Door swings shut behind new boys as EU's welcome is exhausted
By George Parker in Brussels
Bulgaria and Romania may be coming in to the European Union but the door is starting to swing shut behind them.
The accession of the two Black Sea states completes the "big bang" expansion of the EU, which began in 2004 with eight former communist countries in central and eastern Europe.
The healing of Europe's cold war divisions was a relatively easy political message for western leaders to sell but each new round of enlargement takes the EU into ever more difficult terrain.
"You could sell the Czech Republic, Hungary or Poland joining," says a senior EU official involved in the enlargement process. "People knew about the Prague Spring or Budapest 1956 or Solidarity.
"With Bulgaria and Romania it is more difficult to make the case on an emotional level, and it's going to keep getting harder."
According to a Euro-barometer opinion poll this year, some 53 per cent of EU citizens viewed enlargement with "indifference, fear, annoyance or frustration", even if a narrow majority - 55 per cent - still felt positive about the process.
The symptoms of enlargement fatigue became glaringly obvious last year when French and Dutch voters rejected the EU constitution, with No voters citing the club's eastward expansion as a prime reason for their dissatisfaction.
For France, the expansion diluted the original essence of a western club of relatively wealthy countries largely operating under the political direction of Paris. Other founder members fear that the EU has grown too big, too fast.
For the Dutch, migration was a big factor, as it now is in Britain (which was traditionally one of the biggest supporters of enlargement). The arrival of up to 600,000 east European workers in the UK between May 2004 and June this year outweighed anything the British government or European Commission had predicted.
Although new EU members in central and eastern Europe have taken enormous strides since the fall of communism, recent political developments have reinforced the fears of sceptics in "old Europe".
Poland's ruling party has been accused of populist nationalism, Slovakia's new coalition has been criticised for fanning xenophobia and Hungary's prime minister provoked demonstrations when he admitted he had lied to win a general election.
Bulgaria and Romania's failure to tackle organised crime and corruption fully or to prepare their admin-istrative systems to handle billions of euros of EU aid has done little to build confidence.
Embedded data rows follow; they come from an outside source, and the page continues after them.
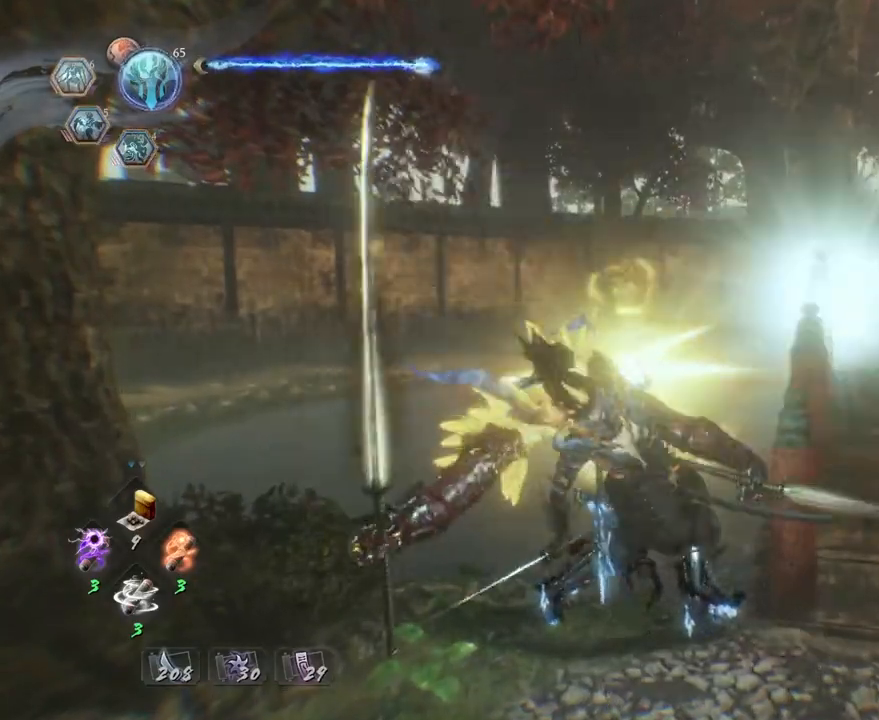
{"buttons": [], "left_stick": "center", "right_stick": "center", "events": []}
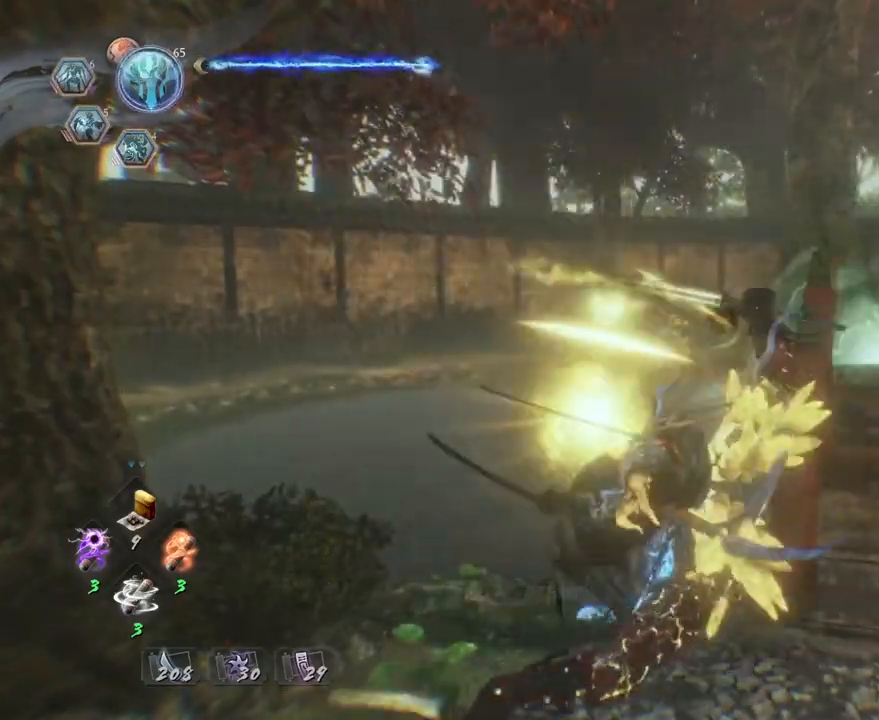
{"buttons": [], "left_stick": "center", "right_stick": "down-right", "events": [[467, "right_stick", "down-right"]]}
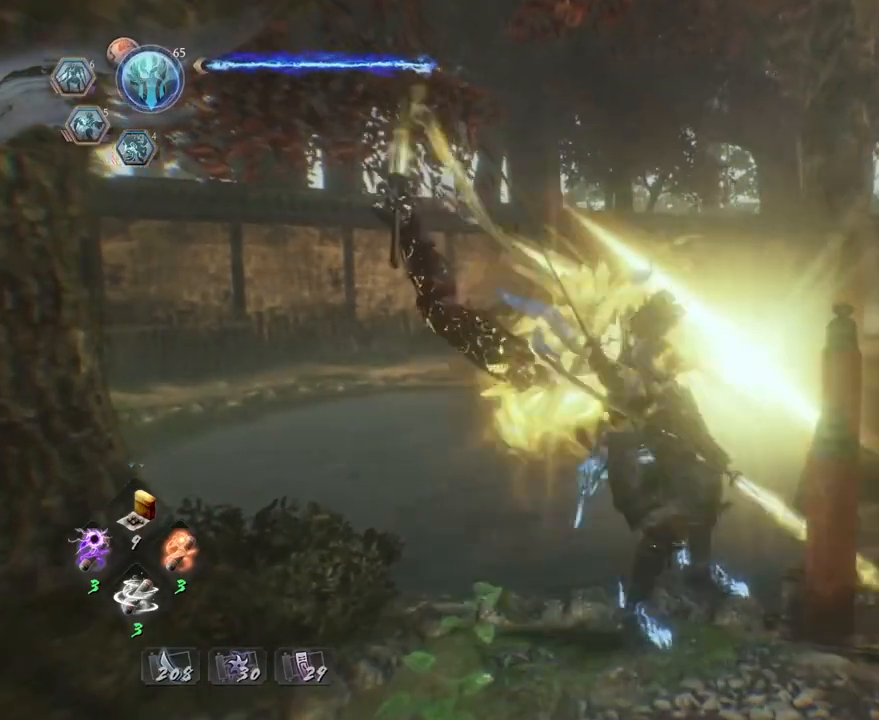
{"buttons": ["R2"], "left_stick": "left", "right_stick": "center", "events": [[217, "left_stick", "left"], [267, "right_stick", "center"], [483, "R2", "down"]]}
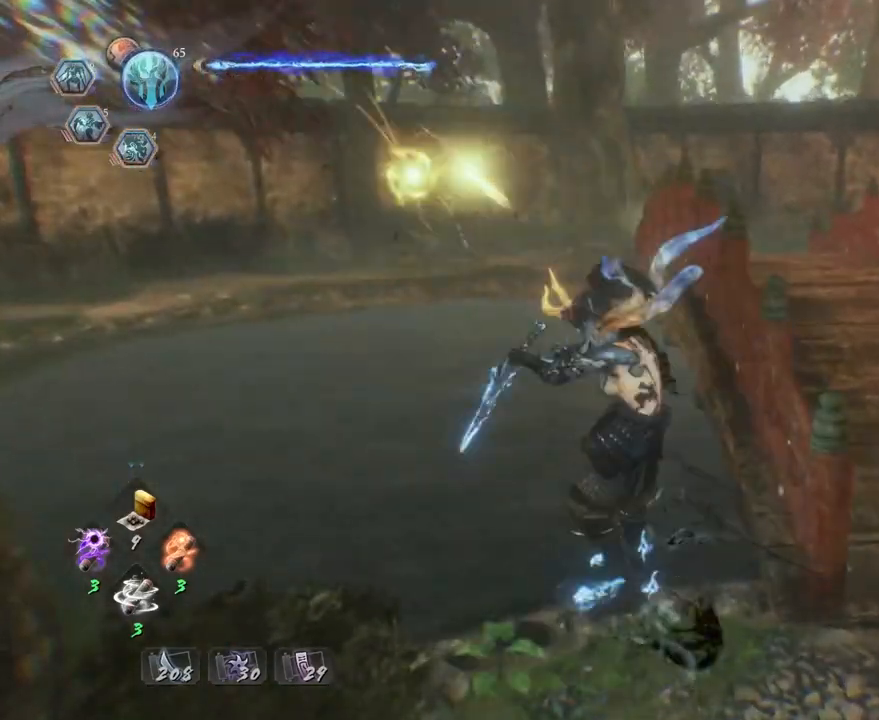
{"buttons": ["SQUARE", "R2"], "left_stick": "up", "right_stick": "center", "events": [[83, "SQUARE", "down"], [350, "left_stick", "up-left"], [450, "left_stick", "up"]]}
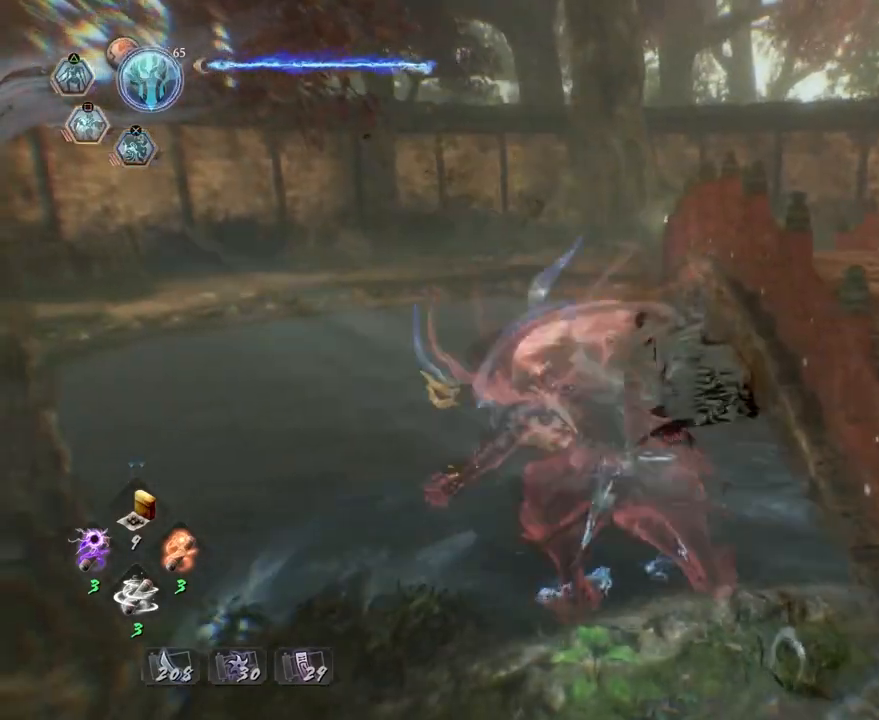
{"buttons": ["SQUARE", "R2"], "left_stick": "right", "right_stick": "center", "events": [[317, "left_stick", "up-right"], [450, "left_stick", "right"]]}
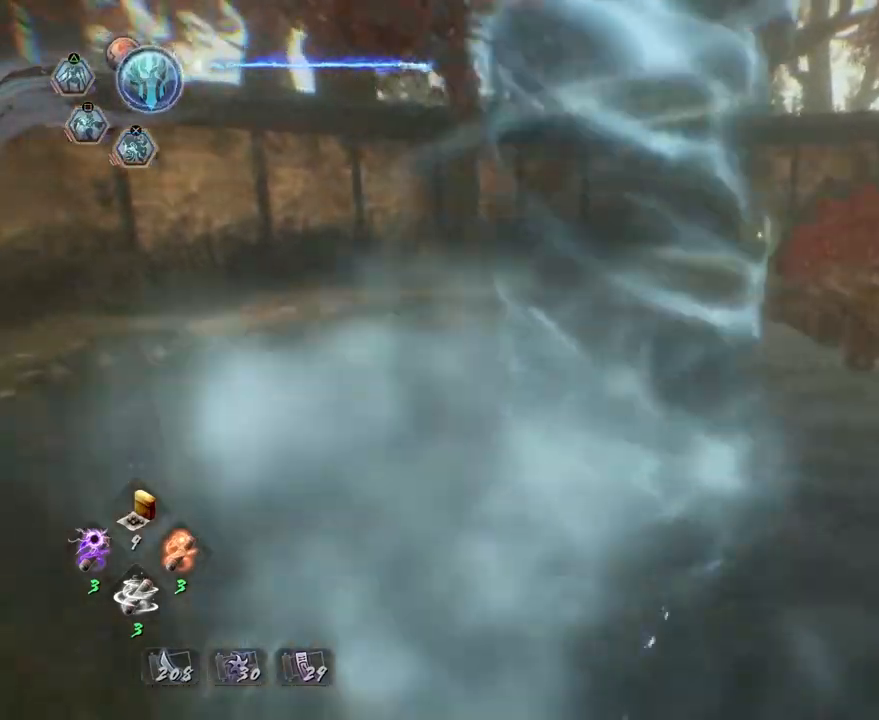
{"buttons": ["SQUARE", "R2"], "left_stick": "down-left", "right_stick": "center", "events": [[133, "left_stick", "down-right"], [250, "left_stick", "down"], [383, "left_stick", "down-left"]]}
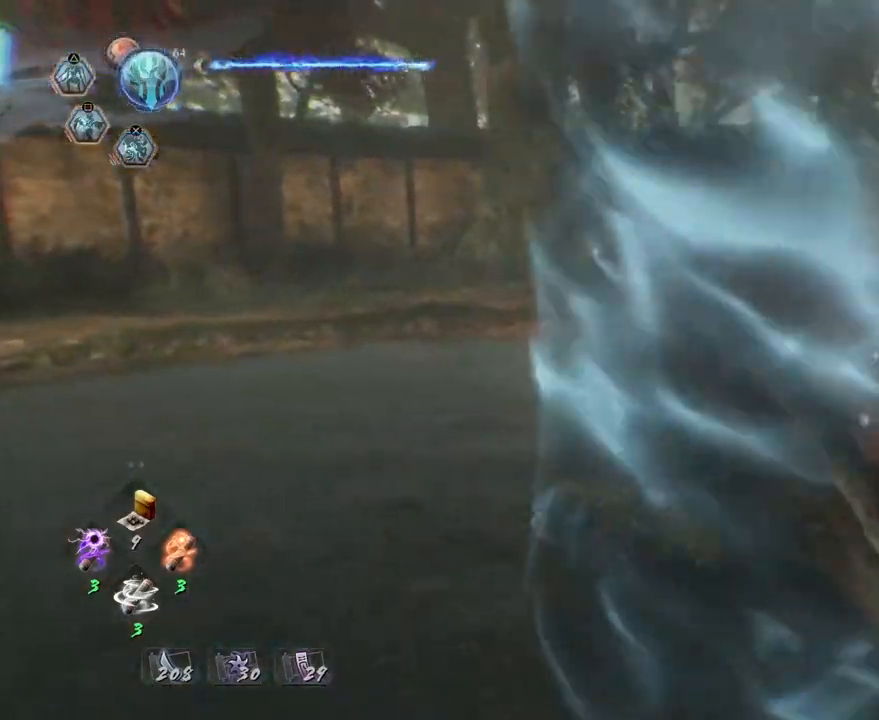
{"buttons": ["SQUARE"], "left_stick": "center", "right_stick": "center", "events": [[83, "left_stick", "left"], [150, "SQUARE", "up"], [183, "left_stick", "center"], [233, "R2", "up"], [317, "SQUARE", "down"], [400, "SQUARE", "up"], [500, "SQUARE", "down"]]}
José Manuel Barroso, the European Commission president, insists enlargement benefits both old and new member states. "An enlarged Europe counts for more when we speak with China or Russia than before," he said.
But he concedes Europe needs a pause before adding to a club of 27, whose population will approach 490m people. In particular, he says it would be "unwise" to expand the Union further before it upgraded its creaking institutions, through the ratification of parts of the EU constitution.
The accession of Bulgaria and Romania is a natural break point. Only Croatia and Turkey have already started membership talks: the former is unlikely to be ready to join before 2011 at the earliest, the latter's progress towards the EU will be tortuous and may not achieve its goal.
From now on, the going gets tough. Bulgaria and Romania may have been poor (both had GDPs of 31 per cent the EU average in 2004) but other potential newcomers in the western Balkans - Serbia, Montenegro, Bosnia-Herzegovina, Kosovo, Albania and Macedonia - will be even harder and more costly to absorb. And, like Turkey, they carry heavy political baggage. While all of those countries have at least had their "membership perspective" recognised by the EU, others on the fringes face a long spell in the cold. Ukraine, Moldova, Georgia and Armenia may have to wait many years before the symptoms of "enlargement fatigue" in the EU start to subside.